L'homme moderne n'échappe pas à cette vision archaïque de la relation que l'humanité a toujours entretenue avec ses dieux. Or, la Bible, dès l'évocation de la création du monde, ne cesse de nous parler d'un Dieu respectueux de l'autonomie de l'homme; le renvoyant à sa responsabilité. C'est à l'homme de soumettre le monde et de le transformer. "Dieu a créé le monde, comme la mer, en se retirant" écrivait joliment la poétesse Sylvie Germain.

Quand Dieu entre dans notre histoire en prenant le visage de l'homme Jésus, il ne s'impose pas davantage. Au lendemain de Pâques, les apparitions du Ressuscité sont de courte durée.

Encore un peu de temps et vous ne me verrez plus.

Nous parlons peut-être trop de la présence du Christ. Ces jours d'Ascension nous incitent à redécouvrir son absence ! L'Ascension du Seigneur nous a établis dans une foi où l'absence devient le creuset où peut naître une présence nouvelle.

L'Eglise est une veuve ! Nous sommes veufs de celui qui nous a légué ces mots étonnants : "Il est bon pour vous que je m'en aille !" Déjà au matin de Pâques, il disait à Marie dans le jardin : "Ne me retiens pas... va trouver mes frères... !"

L'invitation de Jésus qui nous a été rappelée ces derniers dimanches "Demeurez dans mon amour !" se fait sur fond d'absence. L'amour devient dangereux lorsqu'il fait courir le risque de s'endormir dans la chaleur de l'instant présent : il est quelque fois bon pour les amants de s'éloigner l'un de l'autre. Jésus s'en va pour que nous poursuivions notre route à sa recherche. L'inventer librement. Dans la trame de l'histoire du monde. Et son absence nous engendre à la foi. La présence du Christ est désormais cachée dans son corps qui est l'Eglise : elle est une longue amitié et une fraternité toujours renouvelée à bâtir en son nom avec persévérance et dans l'humble fidélité d'une vie : "Demeurez dans mon amour comme je vous ai aimés, aimez-vous... Je vous dis cela pour que ma joie soit en vous..."

Il est avec nous jusqu'à la fin du monde parce que le monde avec ses avancées et ses marches en arrière est le lieu où se construit son Corps jusqu'à  sa pleine réalisation dans le Royaume. Il y a des veufs et des veuves qui dans leur fidélité à l'être aimé poursuivent le rayonnement de sa présence et sont lumineux d'un amour.
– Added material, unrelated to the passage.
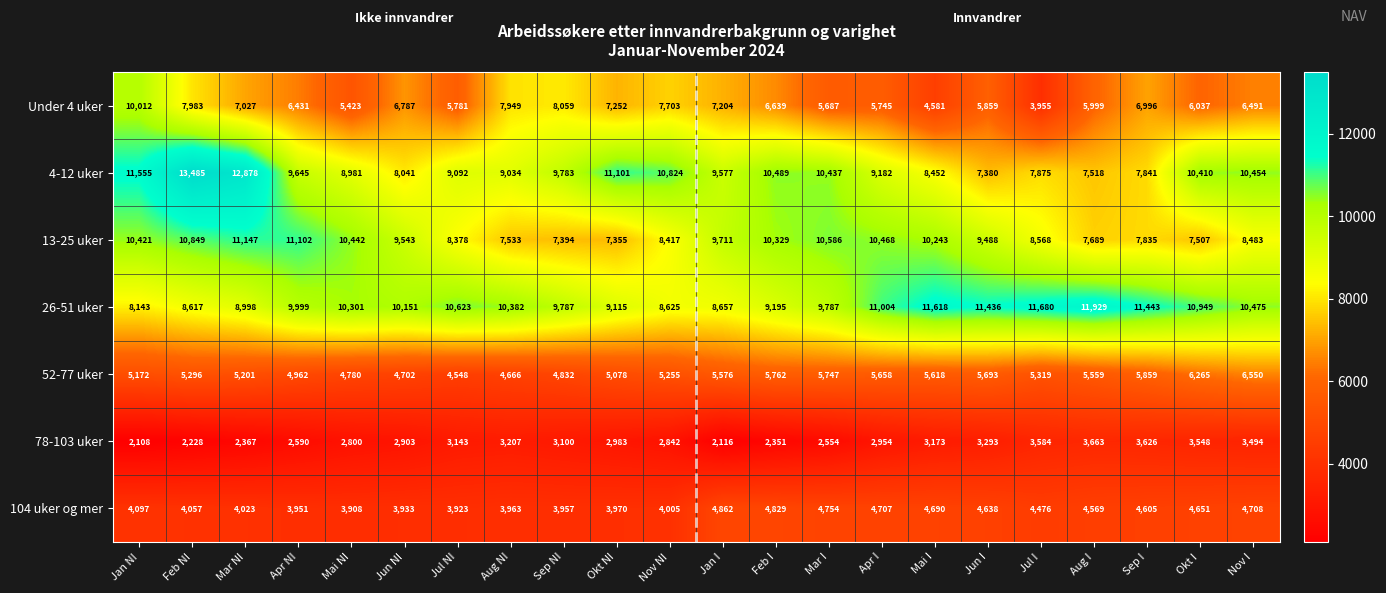

At how many categories does at least one series exceed 11209?

8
Il y a quelque chose de très fort dans cette fidélité au-delà de la mort.

L'Eglise est veuve de son Seigneur. Sans cesse, nous murmurons les mots appris de lui pour en vivre. Dans ces traits de la veuve, il est donné au monde de retrouver dans des paroles d'amour toujours à inventer le visage du Bien-Aimé.